What has been the biggest challenge in starting your own company?
I have no business training. I have had to learn how to write a business plan and do finances and all the really fine details. It has been a steep learning curve but I have really great business mentors at Mason, so that has been comforting. It is still a challenge because it is out of my realm.
What are the most important skills which have enabled you to be successful?
I think communication skills because when I was a postdoc, I loved presenting and writing. I enjoyed synthesizing information and presenting it to people. Knowing and connecting with your audience has gotten me far. When we applied for George Mason, I had to come for an interview; on paper I didn’t look like a good candidate. I am a scientist with no business background and I didn’t make computer games. But, I feel like I convinced them that I was passionate about this and dedicated to STEM education. I think that is what got me into the program. My ability to impress upon people that this is a really important issue and we need to connect the cutting edge science world with the education system and I am uniquely suited to do it.

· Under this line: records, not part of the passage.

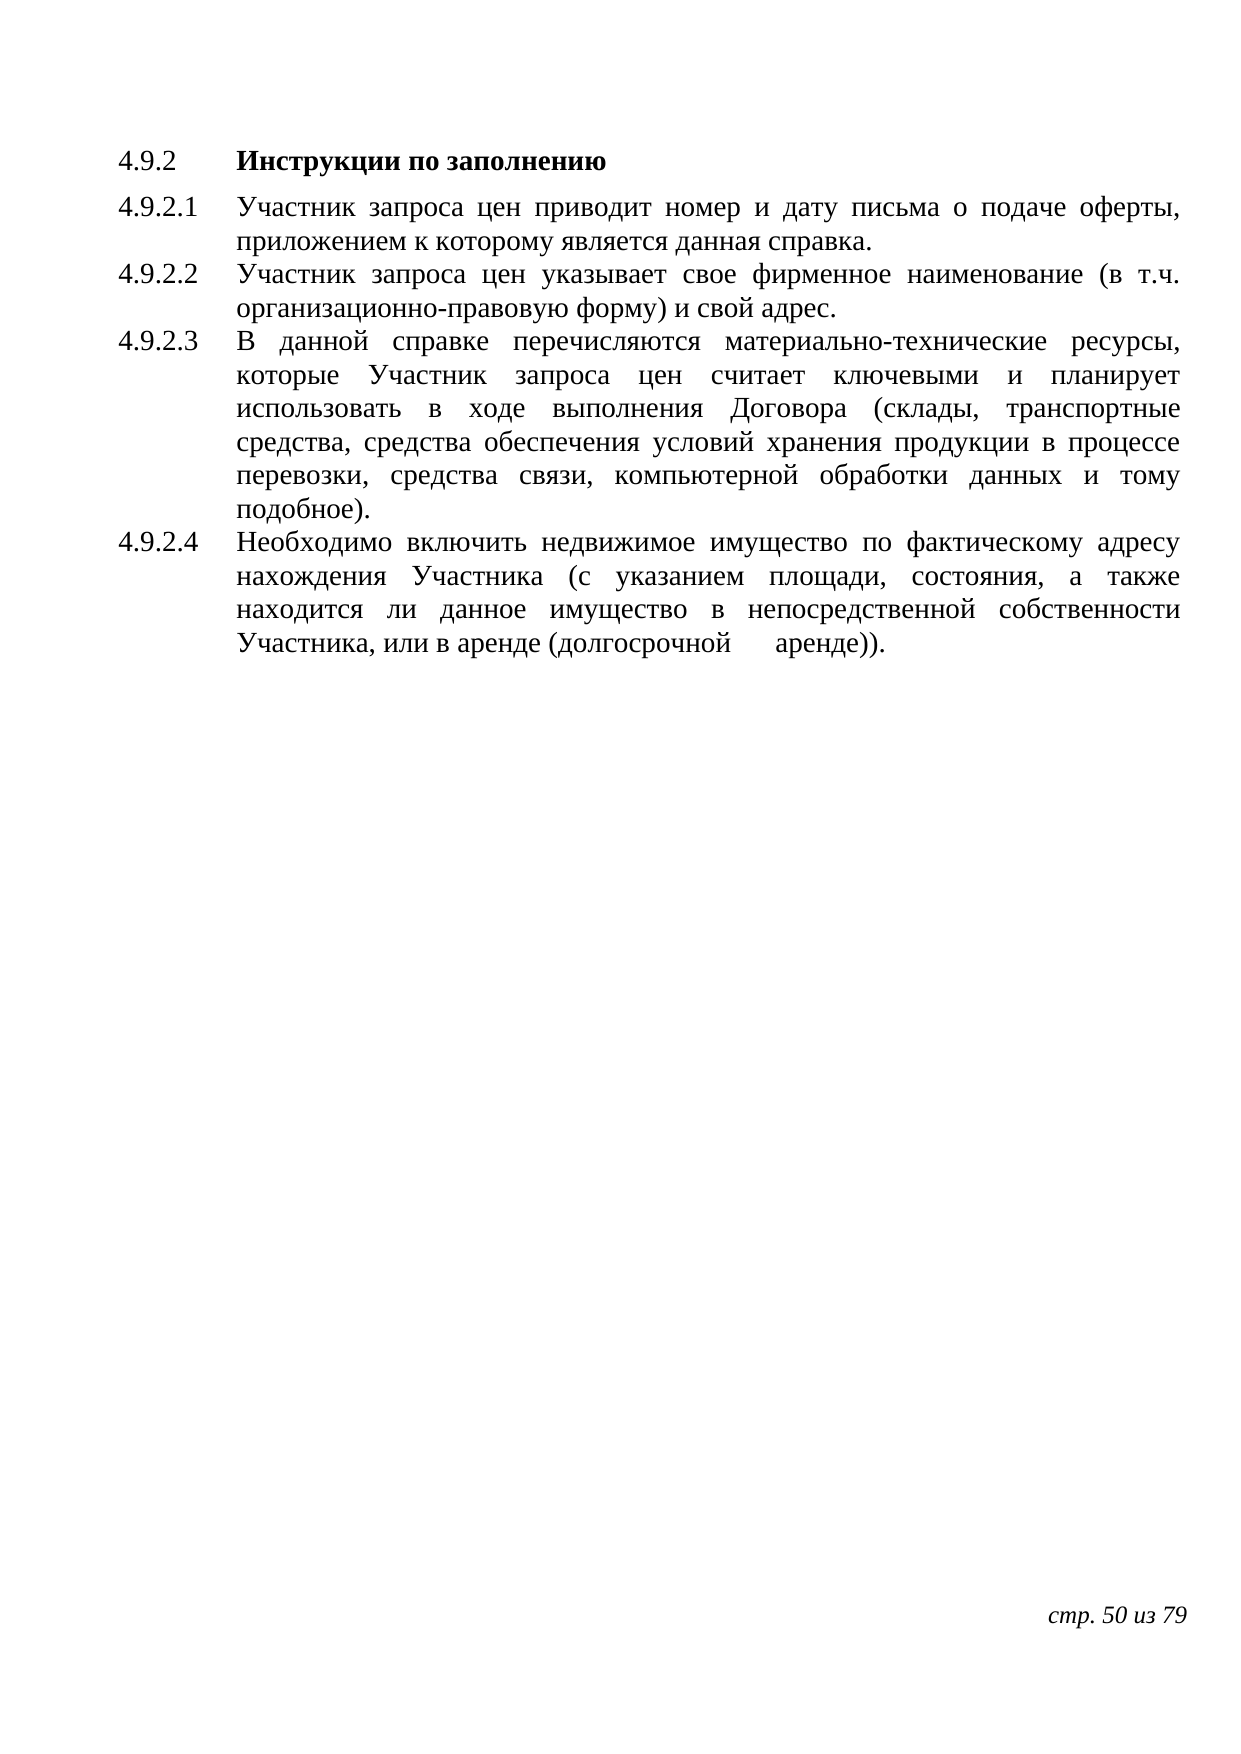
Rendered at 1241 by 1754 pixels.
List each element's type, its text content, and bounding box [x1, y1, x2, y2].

text Участник запроса цен приводит номер и дату письма о подаче оферты, приложением к которому является данная справка. [118, 189, 1181, 256]
text Инструкции по заполнению [118, 143, 1181, 177]
text В данной справке перечисляются материально-технические ресурсы, которые Участник запроса цен считает ключевыми и планирует использовать в ходе выполнения Договора (склады, транспортные средства, средства обеспечения условий хранения продукции в процессе перевозки, средства связи, компьютерной обработки данных и тому подобное). [118, 323, 1181, 524]
text Необходимо включить недвижимое имущество по фактическому адресу нахождения Участника (с указанием площади, состояния, а также находится ли данное имущество в непосредственной собственности Участника, или в аренде (долгосрочной аренде)). [118, 524, 1181, 659]
text Участник запроса цен указывает свое фирменное наименование (в т.ч. организационно-правовую форму) и свой адрес. [118, 256, 1181, 323]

What advice can you give to a postdoc who would like to pursue a similar path?
A lot of postdocs have the ability to have their own small business. If they are interested at all and are creative and have that initiative, the best thing I did was to volunteer in FELCOM. When I was at the NIH, I was in FELCOM and I co-chaired the Career Development and Social Committee. That taught me so much about how organizations work and how people interact with each other, as well as how formal meetings go. I learned so much from getting outside the lab and getting involved in committee work. That type of experience gave me a lot of practical skills.
What are you the most proud of?
We have gotten two awards recently. We were selected in December by the Washington Post as a semi-finalist in their pitch contest. It was kind of like Shark Tank in a way. They picked ten young start-up companies out of 200 nationwide and we were one of them. We had to go downtown to the Washington Post office and give a one minute pitch to try and win $250,000 in advertising.

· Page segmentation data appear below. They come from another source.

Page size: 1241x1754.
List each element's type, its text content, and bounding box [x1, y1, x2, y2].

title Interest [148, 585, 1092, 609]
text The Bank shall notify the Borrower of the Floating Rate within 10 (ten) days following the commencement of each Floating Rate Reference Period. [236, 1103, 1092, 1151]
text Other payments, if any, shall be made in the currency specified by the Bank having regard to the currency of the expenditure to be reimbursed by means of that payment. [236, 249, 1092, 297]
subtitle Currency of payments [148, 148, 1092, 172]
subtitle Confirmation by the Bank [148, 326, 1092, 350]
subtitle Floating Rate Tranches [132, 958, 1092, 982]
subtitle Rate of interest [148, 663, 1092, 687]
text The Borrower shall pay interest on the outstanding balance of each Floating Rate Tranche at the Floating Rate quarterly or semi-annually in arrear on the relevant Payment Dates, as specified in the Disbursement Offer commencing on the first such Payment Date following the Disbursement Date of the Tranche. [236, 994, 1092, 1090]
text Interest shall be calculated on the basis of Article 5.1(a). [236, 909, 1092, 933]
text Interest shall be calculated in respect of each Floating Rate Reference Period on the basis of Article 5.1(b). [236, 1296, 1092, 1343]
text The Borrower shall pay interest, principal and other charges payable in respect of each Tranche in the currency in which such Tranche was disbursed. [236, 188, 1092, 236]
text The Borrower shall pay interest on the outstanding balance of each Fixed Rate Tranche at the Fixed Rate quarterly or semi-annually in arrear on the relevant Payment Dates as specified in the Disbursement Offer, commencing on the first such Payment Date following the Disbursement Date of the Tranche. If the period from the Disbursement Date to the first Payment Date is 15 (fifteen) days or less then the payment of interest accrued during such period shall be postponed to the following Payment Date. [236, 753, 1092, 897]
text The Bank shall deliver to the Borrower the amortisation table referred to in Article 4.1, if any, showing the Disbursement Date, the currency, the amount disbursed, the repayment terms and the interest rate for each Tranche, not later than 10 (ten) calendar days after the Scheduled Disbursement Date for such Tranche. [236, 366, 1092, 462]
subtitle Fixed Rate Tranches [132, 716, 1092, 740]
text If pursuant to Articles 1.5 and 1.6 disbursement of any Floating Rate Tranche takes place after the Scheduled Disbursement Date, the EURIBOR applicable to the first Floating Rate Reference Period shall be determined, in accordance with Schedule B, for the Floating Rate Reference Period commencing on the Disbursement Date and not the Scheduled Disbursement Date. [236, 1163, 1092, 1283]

Out of all the talks that I have ever given, that was the most stressful ever. I was in front of a crowd of 300 people and there were cameras on me. It was stressful, but giving talks at the NIH – so many posters and so many powerpoints – was really good preparation. I kept telling myself it is just like a science talk and it is just one minute.
Even though we didn’t win, it was really exciting and we got a huge amount of exposure.
Last month, we were chosen as a finalist for the Duke University Startup Challenge. I went to Duke as an undergrad and they have this competition every year since 1999. There is one for undergrads and one for alumni, so we are in the alumni competition. So, we were chosen to be in the finals and we launched a campaign on Indiegogo, a crowdsourcing campaign. We are competing to raise money against other Duke alumni and faculty.
Any last bits of advice?
I wish more postdocs would make the connection between lab and business. I feel that if more postdocs realized this, then they could certainly launch their own biotech startup or whatever it might be. Now that I think about it, George Mason has biotech incubator for businesses that do bench lab work and are trying to get off the ground.
But, I love to work and I am used to that research life where you just work, work, work. I take all of the skills from the lab and I use it here. I have learned how to be self-disciplined through doing my PhD and then doing my postdoc project and I don’t need somebody standing over me telling me to work. I credit a lot of these lab skills with teaching me how to be independent.
My biggest advice is just to not be in the lab all day, especially at NIH where there are so many amazing opportunities that you can’t get anywhere else. Whether it is through volunteering or seminars, get out of the lab.